§ **Data excerpts**
------------------------

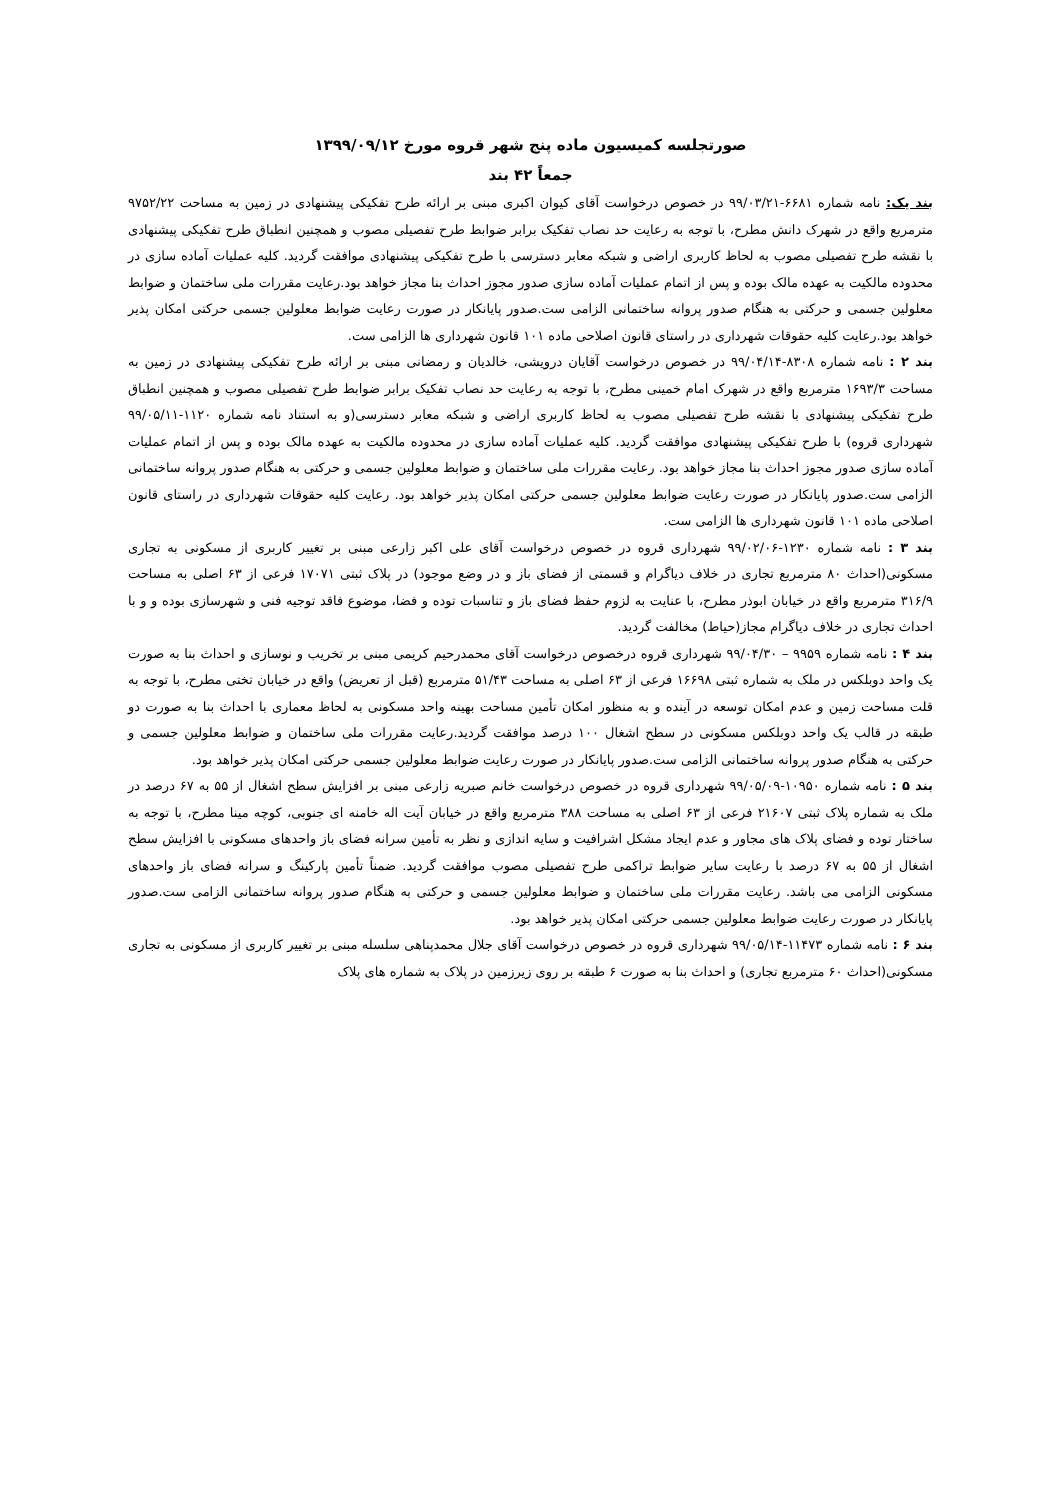صورتجلسه کمیسیون ماده پنج شهر قروه مورخ ۱۳۹۹/۰۹/۱۲
جمعاً ۴۲ بند
بند یک: نامه شماره ۶۶۸۱-۹۹/۰۳/۲۱ در خصوص درخواست آقای کیوان اکبری مبنی بر ارائه طرح تفکیکی پیشنهادی در زمین به مساحت ۹۷۵۲/۲۲ مترمربع واقع در شهرک دانش مطرح، با توجه به رعایت حد نصاب تفکیک برابر ضوابط طرح تفصیلی مصوب و همچنین انطباق طرح تفکیکی پیشنهادی با نقشه طرح تفصیلی مصوب به لحاظ کاربری اراضی و شبکه معابر دسترسی با طرح تفکیکی پیشنهادی موافقت گردید. کلیه عملیات آماده سازی در محدوده مالکیت به عهده مالک بوده و پس از اتمام عملیات آماده سازی صدور مجوز احداث بنا مجاز خواهد بود.رعایت مقررات ملی ساختمان و ضوابط معلولین جسمی و حرکتی به هنگام صدور پروانه ساختمانی الزامی ست.صدور پایانکار در صورت رعایت ضوابط معلولین جسمی حرکتی امکان پذیر خواهد بود.رعایت کلیه حقوقات شهرداری در راستای قانون اصلاحی ماده ۱۰۱ قانون شهرداری ها الزامی ست.
بند ۲ : نامه شماره ۸۳۰۸-۹۹/۰۴/۱۴ در خصوص درخواست آقایان درویشی، خالدیان و رمضانی مبنی بر ارائه طرح تفکیکی پیشنهادی در زمین به مساحت ۱۶۹۳/۳ مترمربع واقع در شهرک امام خمینی مطرح، با توجه به رعایت حد نصاب تفکیک برابر ضوابط طرح تفصیلی مصوب و همچنین انطباق طرح تفکیکی پیشنهادی با نقشه طرح تفصیلی مصوب به لحاظ کاربری اراضی و شبکه معابر دسترسی(و به استناد نامه شماره ۱۱۲۰-۹۹/۰۵/۱۱ شهرداری قروه) با طرح تفکیکی پیشنهادی موافقت گردید. کلیه عملیات آماده سازی در محدوده مالکیت به عهده مالک بوده و پس از اتمام عملیات آماده سازی صدور مجوز احداث بنا مجاز خواهد بود. رعایت مقررات ملی ساختمان و ضوابط معلولین جسمی و حرکتی به هنگام صدور پروانه ساختمانی الزامی ست.صدور پایانکار در صورت رعایت ضوابط معلولین جسمی حرکتی امکان پذیر خواهد بود. رعایت کلیه حقوقات شهرداری در راستای قانون اصلاحی ماده ۱۰۱ قانون شهرداری ها الزامی ست.
بند ۳ : نامه شماره ۱۲۳۰-۹۹/۰۲/۰۶ شهرداری قروه در خصوص درخواست آقای علی اکبر زارعی مبنی بر تغییر کاربری از مسکونی به تجاری مسکونی(احداث ۸۰ مترمربع تجاری در خلاف دیاگرام و قسمتی از فضای باز و در وضع موجود) در پلاک ثبتی ۱۷۰۷۱ فرعی از ۶۳ اصلی به مساحت ۳۱۶/۹ مترمربع واقع در خیابان ابوذر مطرح، با عنایت به لزوم حفظ فضای باز و تناسبات توده و فضا، موضوع فاقد توجیه فنی و شهرسازی بوده و و با احداث تجاری در خلاف دیاگرام مجاز(حیاط) مخالفت گردید.
بند ۴ : نامه شماره ۹۹۵۹ – ۹۹/۰۴/۳۰ شهرداری قروه درخصوص درخواست آقای محمدرحیم کریمی مبنی بر تخریب و نوسازی و احداث بنا به صورت یک واحد دوبلکس در ملک به شماره ثبتی ۱۶۶۹۸ فرعی از ۶۳ اصلی به مساحت ۵۱/۴۳ مترمربع (قبل از تعریض) واقع در خیابان تختی مطرح، با توجه به قلت مساحت زمین و عدم امکان توسعه در آینده و به منظور امکان تأمین مساحت بهینه واحد مسکونی به لحاظ معماری با احداث بنا به صورت دو طبقه در قالب یک واحد دوبلکس مسکونی در سطح اشغال ۱۰۰ درصد موافقت گردید.رعایت مقررات ملی ساختمان و ضوابط معلولین جسمی و حرکتی به هنگام صدور پروانه ساختمانی الزامی ست.صدور پایانکار در صورت رعایت ضوابط معلولین جسمی حرکتی امکان پذیر خواهد بود.
بند ۵ : نامه شماره ۱۰۹۵۰-۹۹/۰۵/۰۹ شهرداری قروه در خصوص درخواست خانم صبریه زارعی مبنی بر افزایش سطح اشغال از ۵۵ به ۶۷ درصد در ملک به شماره پلاک ثبتی ۲۱۶۰۷ فرعی از ۶۳ اصلی به مساحت ۳۸۸ مترمربع واقع در خیابان آیت اله خامنه ای جنوبی، کوچه مینا مطرح، با توجه به ساختار توده و فضای پلاک های مجاور و عدم ایجاد مشکل اشرافیت و سایه اندازی و نظر به تأمین سرانه فضای باز واحدهای مسکونی با افزایش سطح اشغال از ۵۵ به ۶۷ درصد با رعایت سایر ضوابط تراکمی طرح تفصیلی مصوب موافقت گردید. ضمناً تأمین پارکینگ و سرانه فضای باز واحدهای مسکونی الزامی می باشد. رعایت مقررات ملی ساختمان و ضوابط معلولین جسمی و حرکتی به هنگام صدور پروانه ساختمانی الزامی ست.صدور پایانکار در صورت رعایت ضوابط معلولین جسمی حرکتی امکان پذیر خواهد بود.
بند ۶ : نامه شماره ۱۱۴۷۳-۹۹/۰۵/۱۴ شهرداری قروه در خصوص درخواست آقای جلال محمدپناهی سلسله مبنی بر تغییر کاربری از مسکونی به تجاری مسکونی(احداث ۶۰ مترمربع تجاری) و احداث بنا به صورت ۶ طبقه بر روی زیرزمین در پلاک به شماره های پلاک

------------------------

Without including any picture, write out the material above verbatim.

صورتجلسه کمیسیون ماده پنج شهر قروه مورخ ۱۳۹۹/۰۹/۱۲
جمعاً ۴۲ بند
بند یک: نامه شماره ۶۶۸۱-۹۹/۰۳/۲۱ در خصوص درخواست آقای کیوان اکبری مبنی بر ارائه طرح تفکیکی پیشنهادی در زمین به مساحت ۹۷۵۲/۲۲ مترمربع واقع در شهرک دانش مطرح، با توجه به رعایت حد نصاب تفکیک برابر ضوابط طرح تفصیلی مصوب و همچنین انطباق طرح تفکیکی پیشنهادی با نقشه طرح تفصیلی مصوب به لحاظ کاربری اراضی و شبکه معابر دسترسی با طرح تفکیکی پیشنهادی موافقت گردید. کلیه عملیات آماده سازی در محدوده مالکیت به عهده مالک بوده و پس از اتمام عملیات آماده سازی صدور مجوز احداث بنا مجاز خواهد بود.رعایت مقررات ملی ساختمان و ضوابط معلولین جسمی و حرکتی به هنگام صدور پروانه ساختمانی الزامی ست.صدور پایانکار در صورت رعایت ضوابط معلولین جسمی حرکتی امکان پذیر خواهد بود.رعایت کلیه حقوقات شهرداری در راستای قانون اصلاحی ماده ۱۰۱ قانون شهرداری ها الزامی ست.
بند ۲ : نامه شماره ۸۳۰۸-۹۹/۰۴/۱۴ در خصوص درخواست آقایان درویشی، خالدیان و رمضانی مبنی بر ارائه طرح تفکیکی پیشنهادی در زمین به مساحت ۱۶۹۳/۳ مترمربع واقع در شهرک امام خمینی مطرح، با توجه به رعایت حد نصاب تفکیک برابر ضوابط طرح تفصیلی مصوب و همچنین انطباق طرح تفکیکی پیشنهادی با نقشه طرح تفصیلی مصوب به لحاظ کاربری اراضی و شبکه معابر دسترسی(و به استناد نامه شماره ۱۱۲۰-۹۹/۰۵/۱۱ شهرداری قروه) با طرح تفکیکی پیشنهادی موافقت گردید. کلیه عملیات آماده سازی در محدوده مالکیت به عهده مالک بوده و پس از اتمام عملیات آماده سازی صدور مجوز احداث بنا مجاز خواهد بود. رعایت مقررات ملی ساختمان و ضوابط معلولین جسمی و حرکتی به هنگام صدور پروانه ساختمانی الزامی ست.صدور پایانکار در صورت رعایت ضوابط معلولین جسمی حرکتی امکان پذیر خواهد بود. رعایت کلیه حقوقات شهرداری در راستای قانون اصلاحی ماده ۱۰۱ قانون شهرداری ها الزامی ست.
بند ۳ : نامه شماره ۱۲۳۰-۹۹/۰۲/۰۶ شهرداری قروه در خصوص درخواست آقای علی اکبر زارعی مبنی بر تغییر کاربری از مسکونی به تجاری مسکونی(احداث ۸۰ مترمربع تجاری در خلاف دیاگرام و قسمتی از فضای باز و در وضع موجود) در پلاک ثبتی ۱۷۰۷۱ فرعی از ۶۳ اصلی به مساحت ۳۱۶/۹ مترمربع واقع در خیابان ابوذر مطرح، با عنایت به لزوم حفظ فضای باز و تناسبات توده و فضا، موضوع فاقد توجیه فنی و شهرسازی بوده و و با احداث تجاری در خلاف دیاگرام مجاز(حیاط) مخالفت گردید.
بند ۴ : نامه شماره ۹۹۵۹ – ۹۹/۰۴/۳۰ شهرداری قروه درخصوص درخواست آقای محمدرحیم کریمی مبنی بر تخریب و نوسازی و احداث بنا به صورت یک واحد دوبلکس در ملک به شماره ثبتی ۱۶۶۹۸ فرعی از ۶۳ اصلی به مساحت ۵۱/۴۳ مترمربع (قبل از تعریض) واقع در خیابان تختی مطرح، با توجه به قلت مساحت زمین و عدم امکان توسعه در آینده و به منظور امکان تأمین مساحت بهینه واحد مسکونی به لحاظ معماری با احداث بنا به صورت دو طبقه در قالب یک واحد دوبلکس مسکونی در سطح اشغال ۱۰۰ درصد موافقت گردید.رعایت مقررات ملی ساختمان و ضوابط معلولین جسمی و حرکتی به هنگام صدور پروانه ساختمانی الزامی ست.صدور پایانکار در صورت رعایت ضوابط معلولین جسمی حرکتی امکان پذیر خواهد بود.
بند ۵ : نامه شماره ۱۰۹۵۰-۹۹/۰۵/۰۹ شهرداری قروه در خصوص درخواست خانم صبریه زارعی مبنی بر افزایش سطح اشغال از ۵۵ به ۶۷ درصد در ملک به شماره پلاک ثبتی ۲۱۶۰۷ فرعی از ۶۳ اصلی به مساحت ۳۸۸ مترمربع واقع در خیابان آیت اله خامنه ای جنوبی، کوچه مینا مطرح، با توجه به ساختار توده و فضای پلاک های مجاور و عدم ایجاد مشکل اشرافیت و سایه اندازی و نظر به تأمین سرانه فضای باز واحدهای مسکونی با افزایش سطح اشغال از ۵۵ به ۶۷ درصد با رعایت سایر ضوابط تراکمی طرح تفصیلی مصوب موافقت گردید. ضمناً تأمین پارکینگ و سرانه فضای باز واحدهای مسکونی الزامی می باشد. رعایت مقررات ملی ساختمان و ضوابط معلولین جسمی و حرکتی به هنگام صدور پروانه ساختمانی الزامی ست.صدور پایانکار در صورت رعایت ضوابط معلولین جسمی حرکتی امکان پذیر خواهد بود.
بند ۶ : نامه شماره ۱۱۴۷۳-۹۹/۰۵/۱۴ شهرداری قروه در خصوص درخواست آقای جلال محمدپناهی سلسله مبنی بر تغییر کاربری از مسکونی به تجاری مسکونی(احداث ۶۰ مترمربع تجاری) و احداث بنا به صورت ۶ طبقه بر روی زیرزمین در پلاک به شماره های پلاک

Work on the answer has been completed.